Sorry for not explaining things well. As Stefan guessed it is based of my 
experience with npm of which I have a lot and not much with Julia package 
system so it's hard for me to see what needs explaining and what doesn't. I 
have edited the readme now to explain the API. The index.jl file isn't 
special it's just what the module happens to be called. The call to the 
emit function was just to show that some stuff had been loaded from the 
emitter.jl repo. I've taken that part out for now

On Monday, December 21, 2015 at 12:24:51 AM UTC+13, Tim Holy wrote:
>
> After reading your README example, I'm still left wondering how one works 
> with 
> Kip, or how it fixes the problems you're describing. To me it's not at all 
> obvious how your example "illustrates" the statements you make in the 
> prose. 
> You might consider explaining the meaning of the various arguments to 
> @require, what an "index" file is and what its format should be, and 
> exactly 
> what the call to the emit function is supposed to demonstrate. 
>
> Best, 
> --Tim 
>
> On Saturday, December 19, 2015 11:26:53 PM Jake Rosoman wrote: 
> > I forgot to actually link to the project <
> https://github.com/jkroso/Kip.jl> 
> > 
> > On Sunday, December 20, 2015 at 8:25:04 PM UTC+13, Jake Rosoman wrote: 
> > > Julia's module system is the one part of it I feel confident enough to 
> say 
> > > is bad. It can't handle several versions of the same package. Is hard 
> (or 
> > > impossible?) to depend on packages that aren't in the registry and 
> hard to 
> > > add (controversial) things to the registry.

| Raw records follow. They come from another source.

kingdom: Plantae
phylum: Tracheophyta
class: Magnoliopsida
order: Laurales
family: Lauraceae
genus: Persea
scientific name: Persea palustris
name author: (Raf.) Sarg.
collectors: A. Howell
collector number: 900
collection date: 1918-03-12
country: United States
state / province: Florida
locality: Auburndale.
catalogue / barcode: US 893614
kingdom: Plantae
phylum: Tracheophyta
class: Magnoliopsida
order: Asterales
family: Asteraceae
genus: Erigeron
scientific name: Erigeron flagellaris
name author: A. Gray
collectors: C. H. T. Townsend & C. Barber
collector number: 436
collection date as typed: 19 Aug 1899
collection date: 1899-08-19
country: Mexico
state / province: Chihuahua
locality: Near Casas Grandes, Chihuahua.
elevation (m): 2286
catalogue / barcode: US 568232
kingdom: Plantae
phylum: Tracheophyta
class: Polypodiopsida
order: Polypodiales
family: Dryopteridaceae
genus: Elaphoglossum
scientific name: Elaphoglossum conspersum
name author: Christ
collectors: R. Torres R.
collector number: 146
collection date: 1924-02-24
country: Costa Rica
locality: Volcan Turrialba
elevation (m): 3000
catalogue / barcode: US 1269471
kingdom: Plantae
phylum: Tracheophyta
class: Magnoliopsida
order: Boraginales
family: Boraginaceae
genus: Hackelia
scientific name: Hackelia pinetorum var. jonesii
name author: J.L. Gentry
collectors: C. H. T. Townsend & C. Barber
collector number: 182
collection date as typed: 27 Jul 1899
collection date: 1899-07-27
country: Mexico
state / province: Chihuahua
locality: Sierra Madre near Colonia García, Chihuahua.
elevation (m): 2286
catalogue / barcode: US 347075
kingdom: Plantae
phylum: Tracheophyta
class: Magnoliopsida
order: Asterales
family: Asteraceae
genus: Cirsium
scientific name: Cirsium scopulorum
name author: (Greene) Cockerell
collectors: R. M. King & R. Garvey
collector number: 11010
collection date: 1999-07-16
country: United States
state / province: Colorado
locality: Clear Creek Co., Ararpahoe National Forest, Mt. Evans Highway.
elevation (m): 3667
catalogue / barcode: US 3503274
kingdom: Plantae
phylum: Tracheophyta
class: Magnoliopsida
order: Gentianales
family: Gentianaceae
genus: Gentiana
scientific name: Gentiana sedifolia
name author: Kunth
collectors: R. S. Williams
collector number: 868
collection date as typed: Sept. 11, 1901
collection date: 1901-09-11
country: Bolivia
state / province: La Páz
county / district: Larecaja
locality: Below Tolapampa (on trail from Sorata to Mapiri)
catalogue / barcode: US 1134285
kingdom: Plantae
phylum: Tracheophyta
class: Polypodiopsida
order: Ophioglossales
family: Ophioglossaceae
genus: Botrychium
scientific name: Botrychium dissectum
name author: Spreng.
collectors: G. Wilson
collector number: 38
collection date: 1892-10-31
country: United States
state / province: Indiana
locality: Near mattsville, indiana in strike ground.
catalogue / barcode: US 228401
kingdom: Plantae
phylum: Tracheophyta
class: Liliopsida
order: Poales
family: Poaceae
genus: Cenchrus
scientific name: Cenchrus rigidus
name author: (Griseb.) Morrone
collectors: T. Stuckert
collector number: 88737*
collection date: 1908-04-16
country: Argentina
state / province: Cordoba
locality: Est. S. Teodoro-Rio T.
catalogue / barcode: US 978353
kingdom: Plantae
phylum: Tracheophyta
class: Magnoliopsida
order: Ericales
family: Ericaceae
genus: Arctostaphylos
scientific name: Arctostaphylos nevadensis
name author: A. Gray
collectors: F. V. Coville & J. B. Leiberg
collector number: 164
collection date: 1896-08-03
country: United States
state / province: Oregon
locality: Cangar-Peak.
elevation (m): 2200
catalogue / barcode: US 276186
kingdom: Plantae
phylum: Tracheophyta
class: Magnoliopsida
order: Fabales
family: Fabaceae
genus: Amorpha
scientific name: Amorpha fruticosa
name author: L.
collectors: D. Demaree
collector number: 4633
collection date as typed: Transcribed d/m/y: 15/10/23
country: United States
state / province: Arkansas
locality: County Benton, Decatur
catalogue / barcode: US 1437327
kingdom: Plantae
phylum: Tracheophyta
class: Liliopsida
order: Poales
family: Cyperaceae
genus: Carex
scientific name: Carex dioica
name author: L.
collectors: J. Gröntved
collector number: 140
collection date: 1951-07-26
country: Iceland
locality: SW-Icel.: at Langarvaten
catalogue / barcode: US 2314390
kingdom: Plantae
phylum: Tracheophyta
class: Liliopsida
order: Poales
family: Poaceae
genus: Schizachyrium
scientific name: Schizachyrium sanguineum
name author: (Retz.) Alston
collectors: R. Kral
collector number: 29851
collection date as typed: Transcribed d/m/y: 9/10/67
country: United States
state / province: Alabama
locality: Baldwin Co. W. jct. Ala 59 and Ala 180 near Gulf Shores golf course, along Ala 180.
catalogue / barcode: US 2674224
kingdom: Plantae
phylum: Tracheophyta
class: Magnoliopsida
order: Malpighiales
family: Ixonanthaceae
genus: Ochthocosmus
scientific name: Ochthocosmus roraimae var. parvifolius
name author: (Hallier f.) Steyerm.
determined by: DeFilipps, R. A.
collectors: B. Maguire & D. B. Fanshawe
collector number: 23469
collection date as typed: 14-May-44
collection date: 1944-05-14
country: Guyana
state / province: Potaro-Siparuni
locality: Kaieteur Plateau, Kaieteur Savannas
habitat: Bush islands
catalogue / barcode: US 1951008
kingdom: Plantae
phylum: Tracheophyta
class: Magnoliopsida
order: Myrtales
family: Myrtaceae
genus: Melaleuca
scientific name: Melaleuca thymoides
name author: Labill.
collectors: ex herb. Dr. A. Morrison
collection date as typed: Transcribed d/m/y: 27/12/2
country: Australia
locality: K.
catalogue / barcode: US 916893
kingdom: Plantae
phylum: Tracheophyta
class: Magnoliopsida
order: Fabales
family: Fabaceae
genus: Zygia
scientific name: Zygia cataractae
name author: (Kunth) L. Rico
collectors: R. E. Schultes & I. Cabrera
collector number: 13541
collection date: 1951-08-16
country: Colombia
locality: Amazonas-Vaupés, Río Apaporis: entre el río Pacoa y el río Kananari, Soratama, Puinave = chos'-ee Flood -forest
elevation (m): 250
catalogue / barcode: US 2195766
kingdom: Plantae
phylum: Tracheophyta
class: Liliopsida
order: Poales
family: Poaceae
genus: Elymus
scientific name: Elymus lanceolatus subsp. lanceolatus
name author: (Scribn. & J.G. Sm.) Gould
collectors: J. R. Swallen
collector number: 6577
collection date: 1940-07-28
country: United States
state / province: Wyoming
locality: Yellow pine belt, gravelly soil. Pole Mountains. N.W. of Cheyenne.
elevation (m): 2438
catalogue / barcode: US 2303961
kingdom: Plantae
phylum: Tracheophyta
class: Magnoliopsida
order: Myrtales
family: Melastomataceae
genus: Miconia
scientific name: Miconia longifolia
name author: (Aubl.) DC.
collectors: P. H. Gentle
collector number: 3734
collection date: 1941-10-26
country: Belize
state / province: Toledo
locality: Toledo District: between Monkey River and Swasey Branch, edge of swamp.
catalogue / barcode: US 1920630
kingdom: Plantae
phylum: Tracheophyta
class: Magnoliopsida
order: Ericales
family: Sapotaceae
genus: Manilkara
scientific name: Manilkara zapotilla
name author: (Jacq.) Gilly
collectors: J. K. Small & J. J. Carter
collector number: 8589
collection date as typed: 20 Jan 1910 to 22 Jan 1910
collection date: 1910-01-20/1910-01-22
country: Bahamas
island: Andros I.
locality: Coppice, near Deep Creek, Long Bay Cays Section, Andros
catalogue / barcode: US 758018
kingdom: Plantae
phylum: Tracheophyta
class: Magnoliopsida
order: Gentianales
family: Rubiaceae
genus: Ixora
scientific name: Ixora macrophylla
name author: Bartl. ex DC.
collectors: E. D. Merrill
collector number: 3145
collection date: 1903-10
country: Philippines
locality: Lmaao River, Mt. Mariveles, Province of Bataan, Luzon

I also find it ugly and 
> hard 
> > > to 
> > > use but now I'm getting into opinions so I'll stop. 
> > > 
> > > Kip solves all these problems and works fine alongside Julia's current 
> > > module system so you can try it out now. I hope that eventually we can 
> > > replace Julia's module system if people generally agree that it's 
> worth 
> > > doing. I've created a poll to measure the communities opinion 
> > > <http://tally.tl/3002Y> and you can change your vote at any time so 
> feel 
> > > free to say no now but follow the discussion.